At first, I manually unpacked data from a reader and then manually composed INSERT or UPDATE statements when it was time to persist an object. This was tedious, and I wanted to automate it. On top of that, annoying mistakes and typos would appear from time to time like sending the wrong field to the wrong place, or forgetting to add a field everywhere it interacted with the database, which led to “delayed” bugs. I decided to generate code directly from the database structure.

Much later, when I learned about the ORM concept, I discovered that this approach is called database-first, as opposed to code-first. When an application works with a database, the problem of keeping the application’s data model in sync with the database schema inevitably arises. This is a fundamental problem, and it hasn’t gone away over the years. There are exactly two options: either treat the database schema as the source of truth (which is what I did), or treat the code as the source of truth. In any case, one side has to be generated from the other.

I decided to parse the structure of MySQL tables and generate data classes for C#. In addition to the classes themselves, I generated structures responsible for materializing objects from a reader and composing INSERT/UPDATE commands. This was simpler and more reliable. I manually modified the database schema and ran the code generator. The generator fully rewrote the file with the class definitions, mapping MySQL data types to C# types. Thanks to partial classes, handwritten logic could live in a separate file, while only the accessors were subject to regeneration.

The next problem to solve was data synchronization between multiple clients connected to the same database. Today I know that the correct solution is to write an application server and route all data changes through it. Back then, that understanding didn’t exist. What did exist was MyISAM, which provided a per-table update timestamp out of the box. And that pushed me to use it.

The task was simple: when one client inserts or updates data, other clients should see those changes and reflect them. The solution was crude. Every 10 seconds, the client polled MySQL’s “meta table” that stored information about MyISAM tables. The last modification timestamp was compared to the previous value, and if it differed, the UI was told to redraw some list. Even if that list wasn’t the table itself but related entities, for example, employees.
- - - -
Questions –
A: Write out word for word the part of the passage on generating code from the database starting with "The next problem" and going on through "me to use it.".
B: Answer these from the passage on generating code from the database:
(i) For which language were the data classes generated?
(ii) Which storage engine provided a per-table update timestamp out of the box?
(iii) How often did the client poll the meta table?
The lines that come after the passage on generating code from the database are separate material.
- - - -
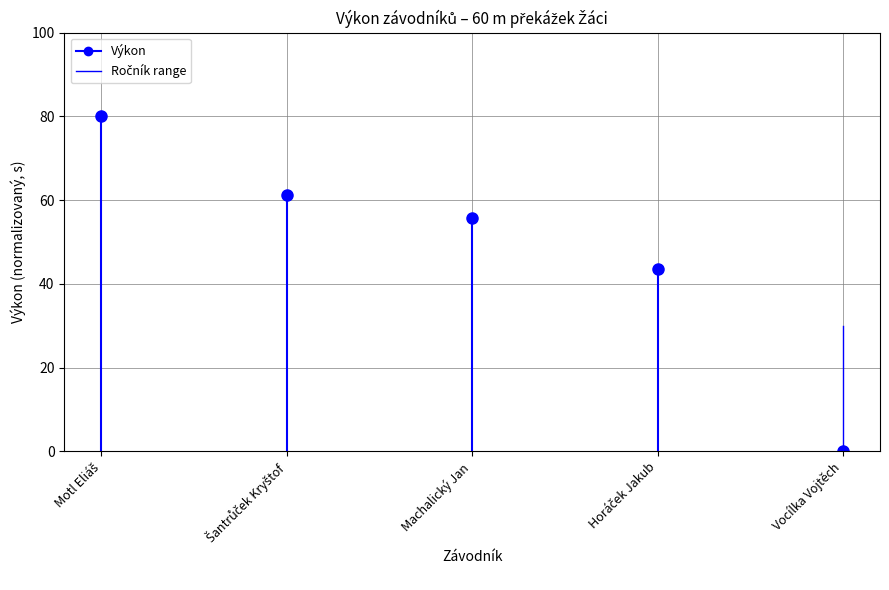

What is the difference between the maximum and minimum values in the Výkon series?

80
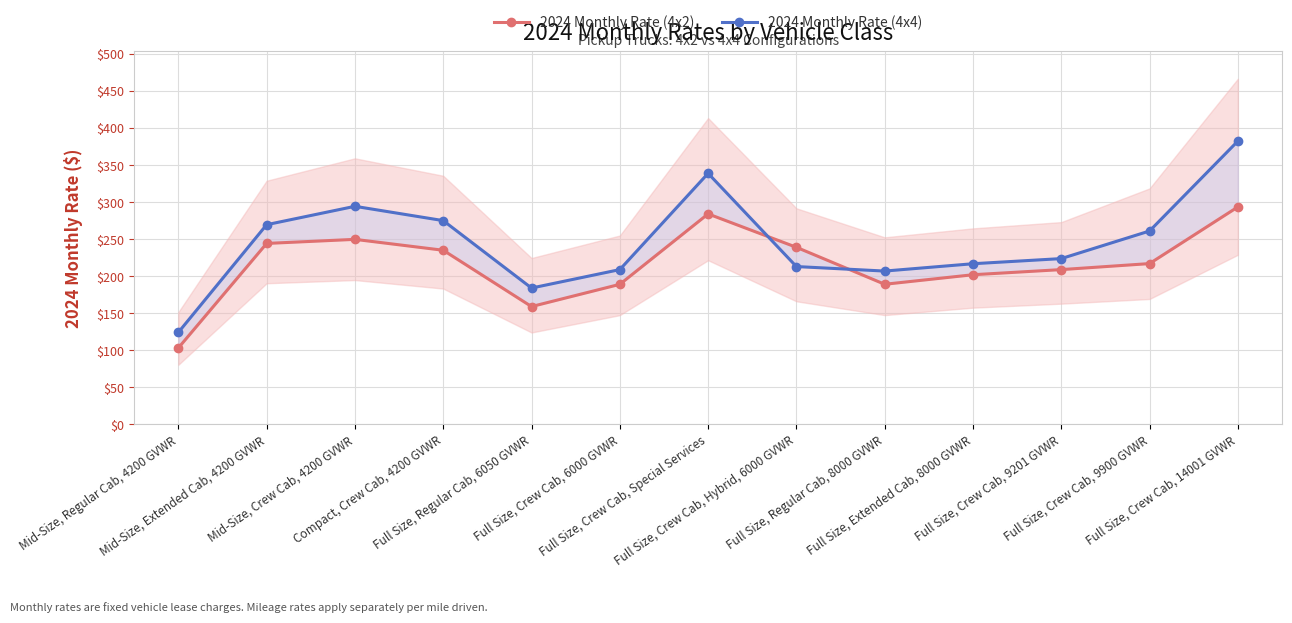

List the series in order of their peak value, lowest first.

2024 Monthly Rate (4x2), 2024 Monthly Rate (4x4)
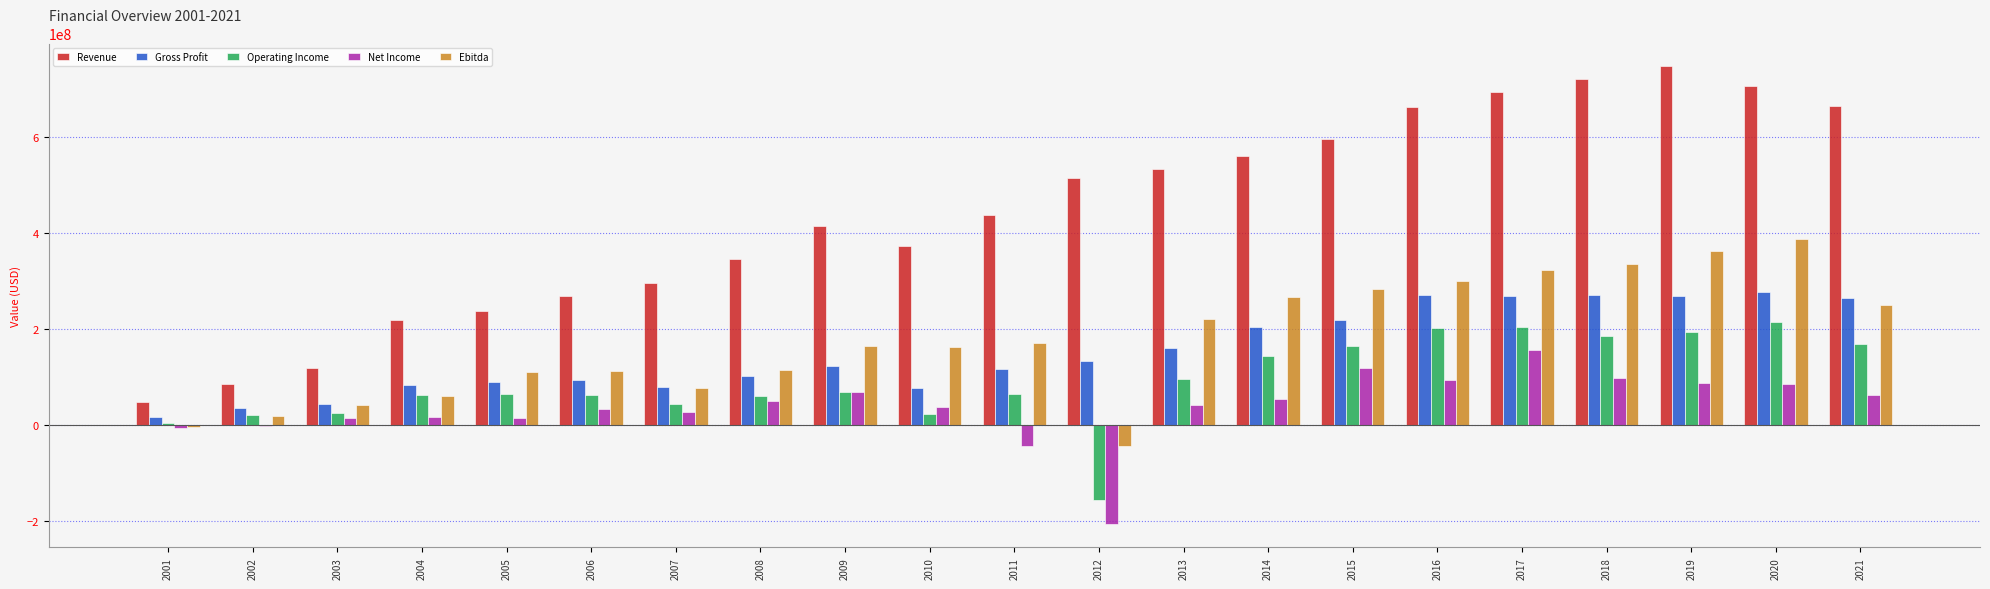

The value of Revenue at 2013 is 533239000. True or false?

True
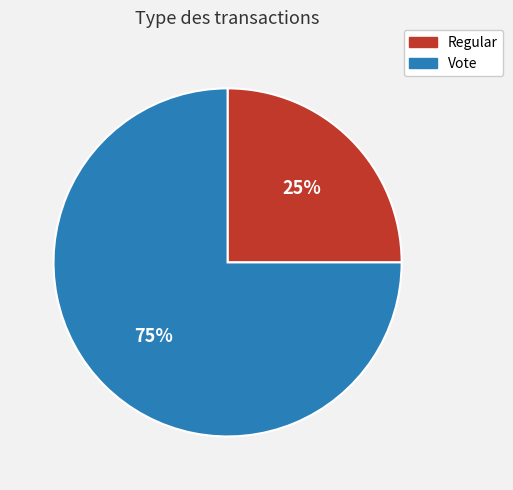

What is the majority slice?

Vote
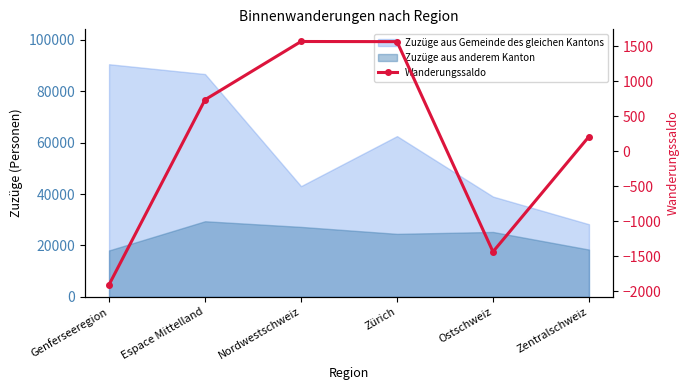

How many values are below zero?

2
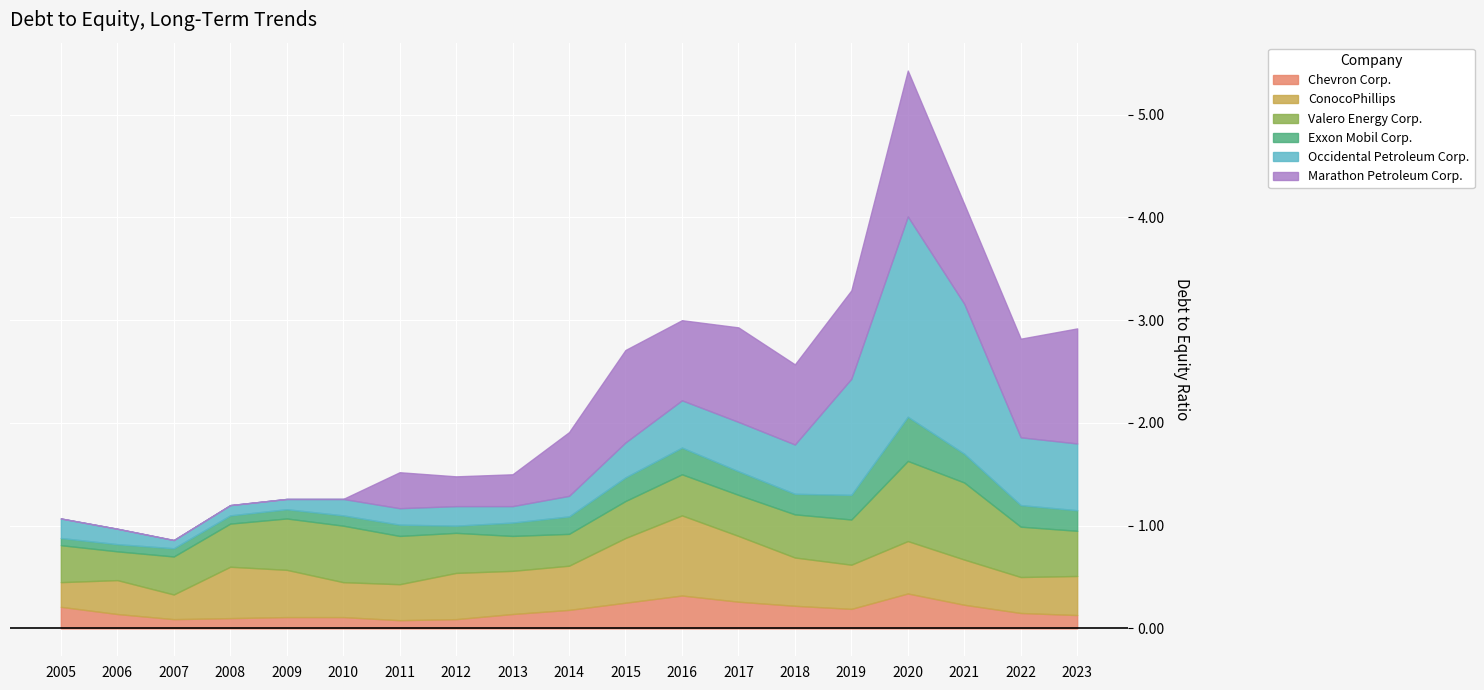

True or false: ConocoPhillips and Exxon Mobil Corp. cross at least once.

False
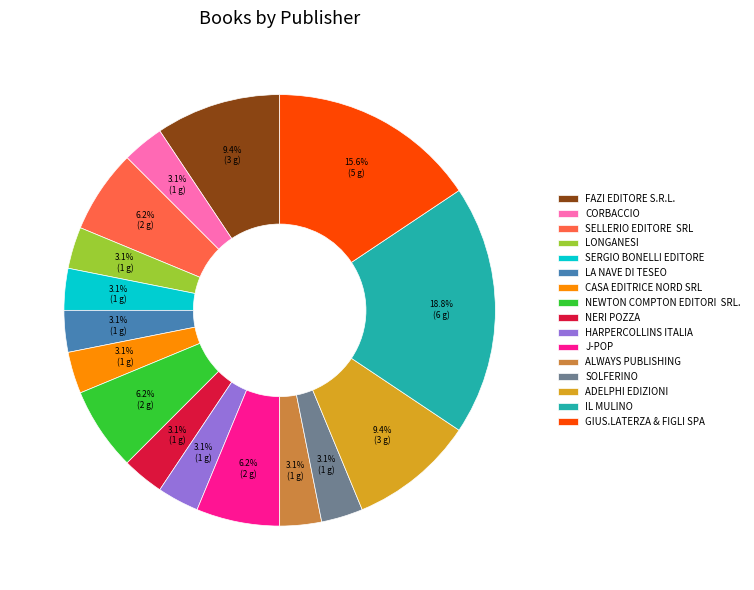

Do GIUS.LATERZA & FIGLI SPA and LA NAVE DI TESEO together represent more than half of the pie?

No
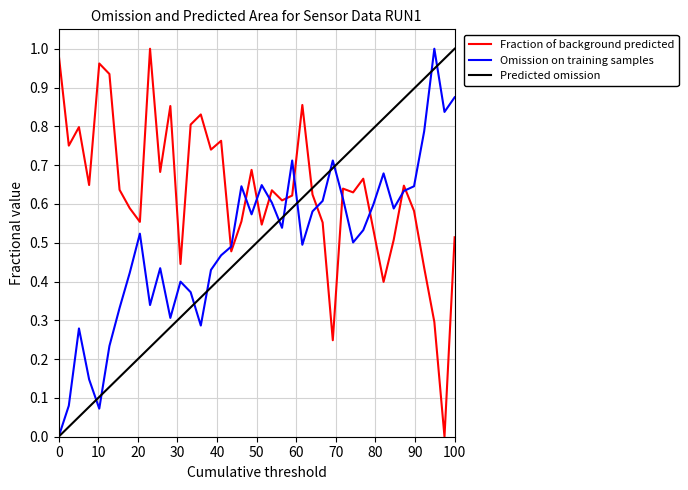

Which series ends up on top after the final intersection of Fraction of background predicted and Predicted omission?

Predicted omission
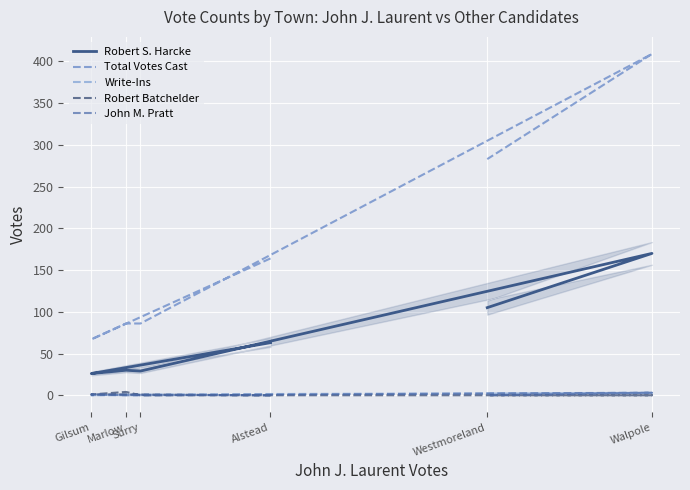

Does the chart display data point markers on the line(s)?

No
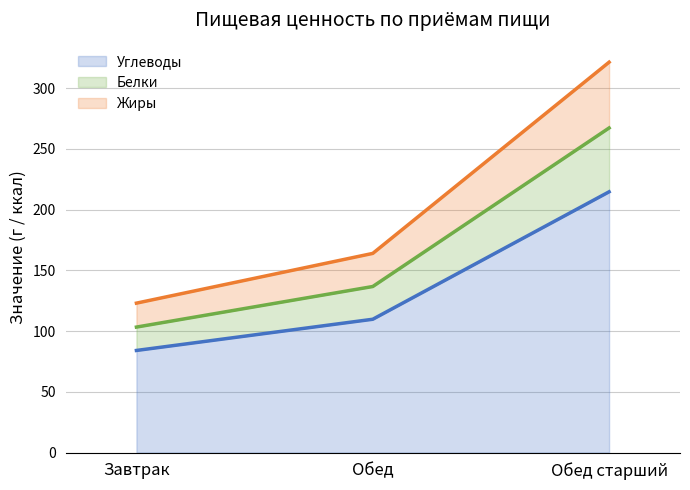

True or false: Углеводы has a value of 84.0 at Завтрак.

True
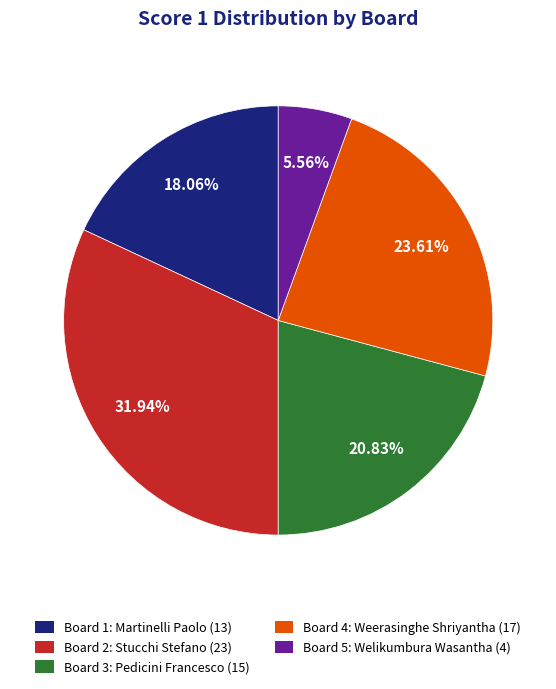

Rank the categories by value from highest to lowest.

Board 2: Stucchi Stefano (23), Board 4: Weerasinghe Shriyantha (17), Board 3: Pedicini Francesco (15), Board 1: Martinelli Paolo (13), Board 5: Welikumbura Wasantha (4)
- - - -
Task responses –
A:
The next problem to solve was data synchronization between multiple clients connected to the same database. Today I know that the correct solution is to write an application server and route all data changes through it. Back then, that understanding didn’t exist. What did exist was MyISAM, which provided a per-table update timestamp out of the box. And that pushed me to use it.

B:
(i) C#
(ii) MyISAM
(iii) Every 10 seconds